I’ve had a mixed bag of one-off experiences. For instance, feeding sharks from a perspex cage in Australia (amazing), sky diving (getting out of the plane was the scariest bit), trapeze (not so good – I made weird girly squeals I wasn’t happy about) and walking on the bottom of the ocean wearing a lead divers helmet (surreal). Then there was running with bulls in Spain (exciting but hair-raising at times), parasailing in The Bahamas (surprisingly tranquil), swimming with dolphins in Jamaica (too cute) and stingrays in The Bahamas (less cute). One of the weirdest things I tried has to be marching with trained flamingos that kept pecking my head.

But don’t get excited; I seem to be mellowing. Living rurally certainly provides me with enough challenges of late. Yet even though everyday life is busy – think finding and chopping fuel, escapee calves, growing our own veg, flash floods, fishing, running a social media business and maintaining a strict writing routine – there’s always room for more adventure. For something new.

My latest adventure is making a patchwork quilt. I’ve always loved patchwork quilts – the detail, the weight of the fabric, the million hidden stories – so I joined a class with a neighbour in her makeshift barn studio. And guess what? It’s been an amazing experience.

Here’s where we started, with bits of fabric and bobbins of thread…

Like a kid in a sweet shop!

Like a kid in a sweet shop!

It didn’t take long for me to select the kind of style I wanted to go with. I have to live with it after all, so it had to match my idea of style. Not to everyone’s taste, I’m sure, but I’m certain it’s going to look cracking!

Some select pieces

Some select pieces

I’ve never used a sewing machine before. I can’t drive a car and my wiggly sewing suggests there’s a link between the two. I’m still a bit scared of the sewing machine but I’m continuing nonetheless. Here’s the monster we’re using…

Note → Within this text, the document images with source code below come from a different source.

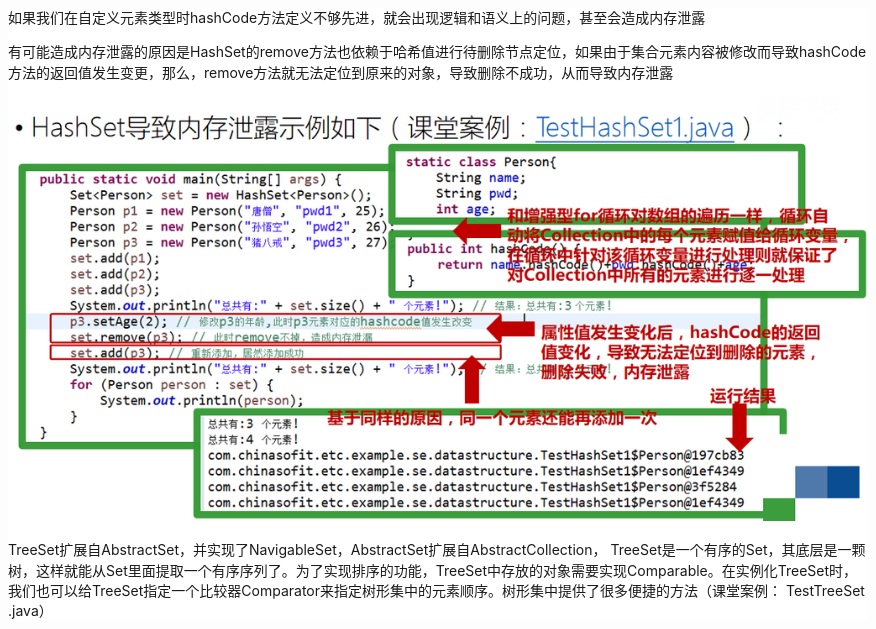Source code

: 如果我们在自定义元素类型时hashCode方法定义不够先进，就会出现逻辑和语义上的问题，甚至会造成内存泄露

有可能造成内存泄露的原因是HashSet的remove方法也依赖于哈希值进行待删除节点定位，如果由于集合元素内容被修改而导致hashCode方法的返回值发生变更，那么，remove方法就无法定位到原来的对象，导致删除不成功，从而导致内存泄露

![](media/d99be0b0b5706331ad2f125f5e78ba8b.png)

TreeSet扩展自AbstractSet，并实现了NavigableSet，AbstractSet扩展自AbstractCollection， TreeSet是一个有序的Set，其底层是一颗树，这样就能从Set里面提取一个有序序列了。为了实现排序的功能，TreeSet中存放的对象需要实现Comparable。在实例化TreeSet时，我们也可以给TreeSet指定一个比较器Comparator来指定树形集中的元素顺序。树形集中提供了很多便捷的方法（课堂案例： TestTreeSet .java）
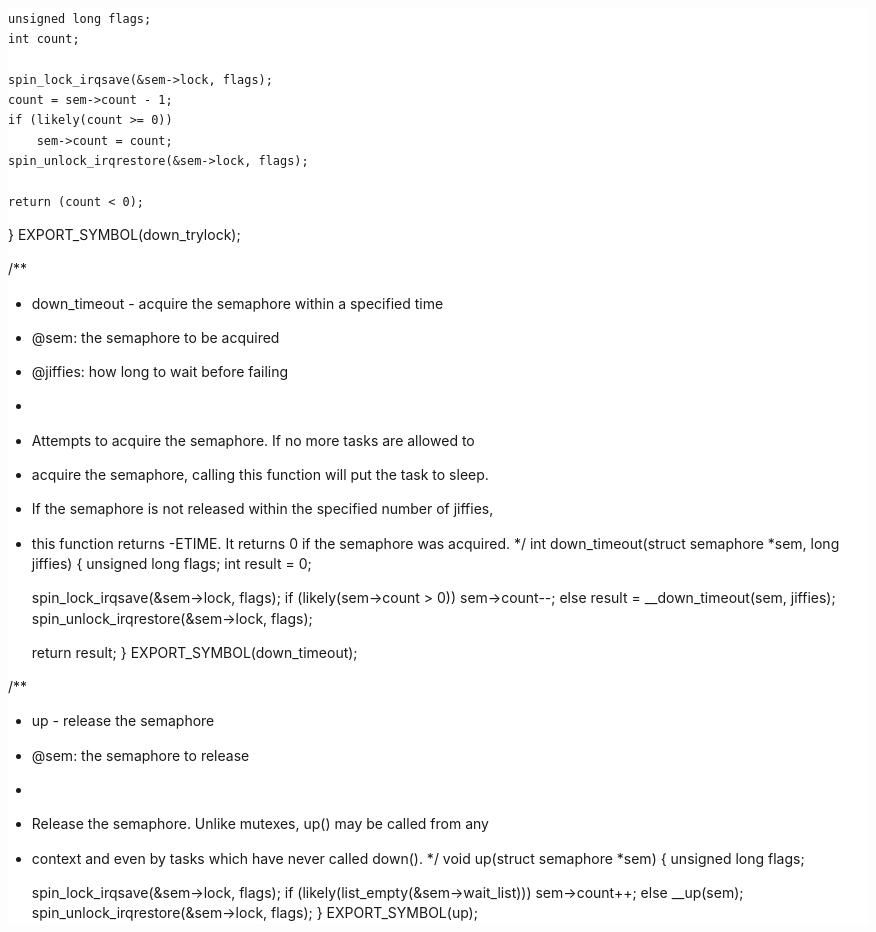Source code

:     unsigned long flags;
    int count;

    spin_lock_irqsave(&sem->lock, flags);
    count = sem->count - 1;
    if (likely(count >= 0))
        sem->count = count;
    spin_unlock_irqrestore(&sem->lock, flags);

    return (count < 0);
}
EXPORT_SYMBOL(down_trylock);

/**
 * down_timeout - acquire the semaphore within a specified time
 * @sem: the semaphore to be acquired
 * @jiffies: how long to wait before failing
 *
 * Attempts to acquire the semaphore. If no more tasks are allowed to
 * acquire the semaphore, calling this function will put the task to sleep.
 * If the semaphore is not released within the specified number of jiffies,
 * this function returns -ETIME. It returns 0 if the semaphore was acquired.
 */
int down_timeout(struct semaphore *sem, long jiffies)
{
    unsigned long flags;
    int result = 0;

    spin_lock_irqsave(&sem->lock, flags);
    if (likely(sem->count > 0))
        sem->count--;
    else
        result = __down_timeout(sem, jiffies);
    spin_unlock_irqrestore(&sem->lock, flags);

    return result;
}
EXPORT_SYMBOL(down_timeout);

/**
 * up - release the semaphore
 * @sem: the semaphore to release
 *
 * Release the semaphore. Unlike mutexes, up() may be called from any
 * context and even by tasks which have never called down().
 */
void up(struct semaphore *sem)
{
    unsigned long flags;

    spin_lock_irqsave(&sem->lock, flags);
    if (likely(list_empty(&sem->wait_list)))
        sem->count++;
    else
        __up(sem);
    spin_unlock_irqrestore(&sem->lock, flags);
}
EXPORT_SYMBOL(up);
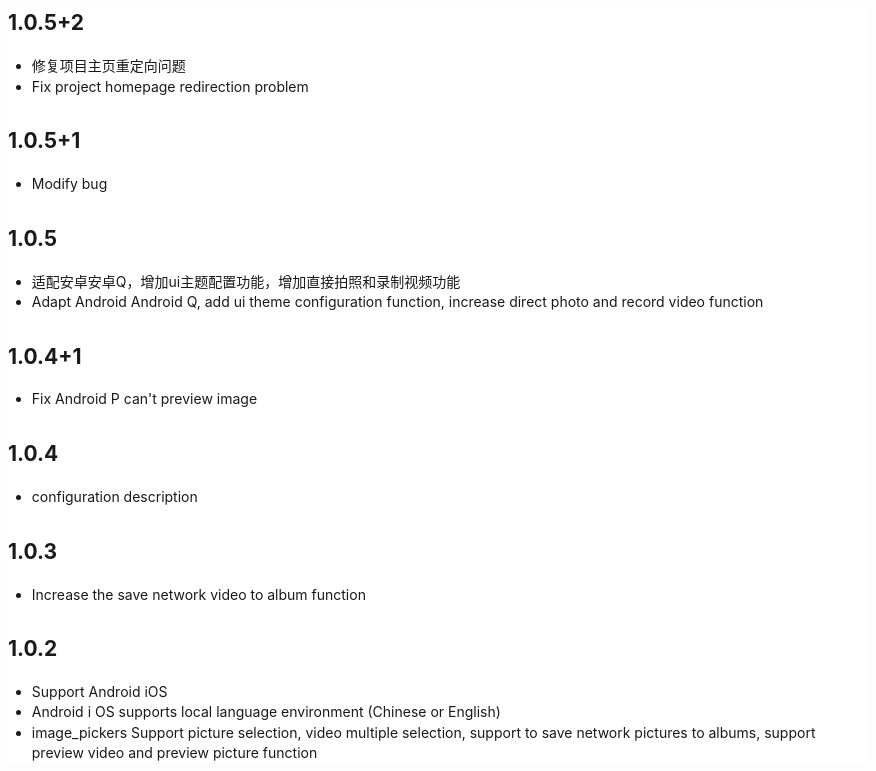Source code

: ## 1.0.5+2
* 修复项目主页重定向问题
* Fix project homepage redirection problem
## 1.0.5+1
* Modify bug
## 1.0.5
* 适配安卓安卓Q，增加ui主题配置功能，增加直接拍照和录制视频功能
* Adapt Android Android Q, add ui theme configuration function, increase direct photo and record video function
## 1.0.4+1
* Fix Android P can't preview image
## 1.0.4
* configuration description
## 1.0.3
* Increase the save network video to album function
## 1.0.2
* Support Android iOS
* Android i OS supports local language environment (Chinese or English)
* image_pickers Support picture selection, video multiple selection, support to save network pictures to albums, support preview video and preview picture function

##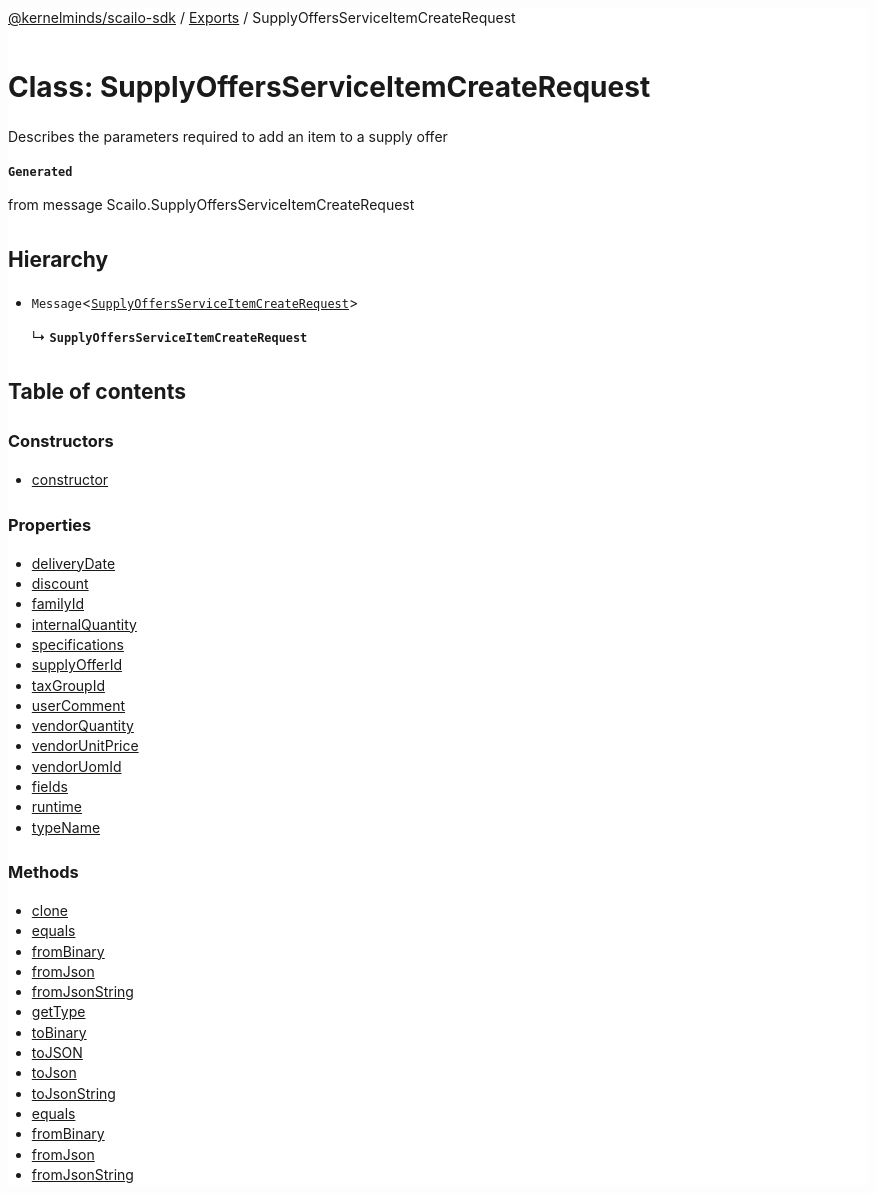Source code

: [@kernelminds/scailo-sdk](../README.md) / [Exports](../modules.md) / SupplyOffersServiceItemCreateRequest

# Class: SupplyOffersServiceItemCreateRequest

Describes the parameters required to add an item to a supply offer

**`Generated`**

from message Scailo.SupplyOffersServiceItemCreateRequest

## Hierarchy

- `Message`\<[`SupplyOffersServiceItemCreateRequest`](SupplyOffersServiceItemCreateRequest.md)\>

  ↳ **`SupplyOffersServiceItemCreateRequest`**

## Table of contents

### Constructors

- [constructor](SupplyOffersServiceItemCreateRequest.md#constructor)

### Properties

- [deliveryDate](SupplyOffersServiceItemCreateRequest.md#deliverydate)
- [discount](SupplyOffersServiceItemCreateRequest.md#discount)
- [familyId](SupplyOffersServiceItemCreateRequest.md#familyid)
- [internalQuantity](SupplyOffersServiceItemCreateRequest.md#internalquantity)
- [specifications](SupplyOffersServiceItemCreateRequest.md#specifications)
- [supplyOfferId](SupplyOffersServiceItemCreateRequest.md#supplyofferid)
- [taxGroupId](SupplyOffersServiceItemCreateRequest.md#taxgroupid)
- [userComment](SupplyOffersServiceItemCreateRequest.md#usercomment)
- [vendorQuantity](SupplyOffersServiceItemCreateRequest.md#vendorquantity)
- [vendorUnitPrice](SupplyOffersServiceItemCreateRequest.md#vendorunitprice)
- [vendorUomId](SupplyOffersServiceItemCreateRequest.md#vendoruomid)
- [fields](SupplyOffersServiceItemCreateRequest.md#fields)
- [runtime](SupplyOffersServiceItemCreateRequest.md#runtime)
- [typeName](SupplyOffersServiceItemCreateRequest.md#typename)

### Methods

- [clone](SupplyOffersServiceItemCreateRequest.md#clone)
- [equals](SupplyOffersServiceItemCreateRequest.md#equals)
- [fromBinary](SupplyOffersServiceItemCreateRequest.md#frombinary)
- [fromJson](SupplyOffersServiceItemCreateRequest.md#fromjson)
- [fromJsonString](SupplyOffersServiceItemCreateRequest.md#fromjsonstring)
- [getType](SupplyOffersServiceItemCreateRequest.md#gettype)
- [toBinary](SupplyOffersServiceItemCreateRequest.md#tobinary)
- [toJSON](SupplyOffersServiceItemCreateRequest.md#tojson)
- [toJson](SupplyOffersServiceItemCreateRequest.md#tojson-1)
- [toJsonString](SupplyOffersServiceItemCreateRequest.md#tojsonstring)
- [equals](SupplyOffersServiceItemCreateRequest.md#equals-1)
- [fromBinary](SupplyOffersServiceItemCreateRequest.md#frombinary-1)
- [fromJson](SupplyOffersServiceItemCreateRequest.md#fromjson-1)
- [fromJsonString](SupplyOffersServiceItemCreateRequest.md#fromjsonstring-1)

How do you drive this thing?

How do you drive this thing?

And after five weeks, this is where I’m at. It’s starting to come together nicely. Tonight, I’m sewing all the rows together and attaching the quilt to a backing with a blanket filling. I can’t wait.

Now, I could have put this blog post live when I’d finished the quilt, but I purposely chose not to wait. Why? Because all too often we focus on the end result and not the process. Whether it’s writing, growing vegetables or making patchwork quilts, the actual experience and learning we enter into are just as important as the finished product.

As I said, my sewing is higgledy-piggedly in places. Some of the patches aren’t quite straight. I think I’ve already stained a small bit of fabric by accidentally standing on it while organising the pattern. But none of that matters.

I’ve tried something different and have learned new skills. I got my butt out to the class, walking by torchlight along country roads in the driving rain, because the desire to play with fabric and improve on what I’d learned was greater than my desire not to. And it’s been invigorating.

What about you? What new experiences have you tried? What effect did they have?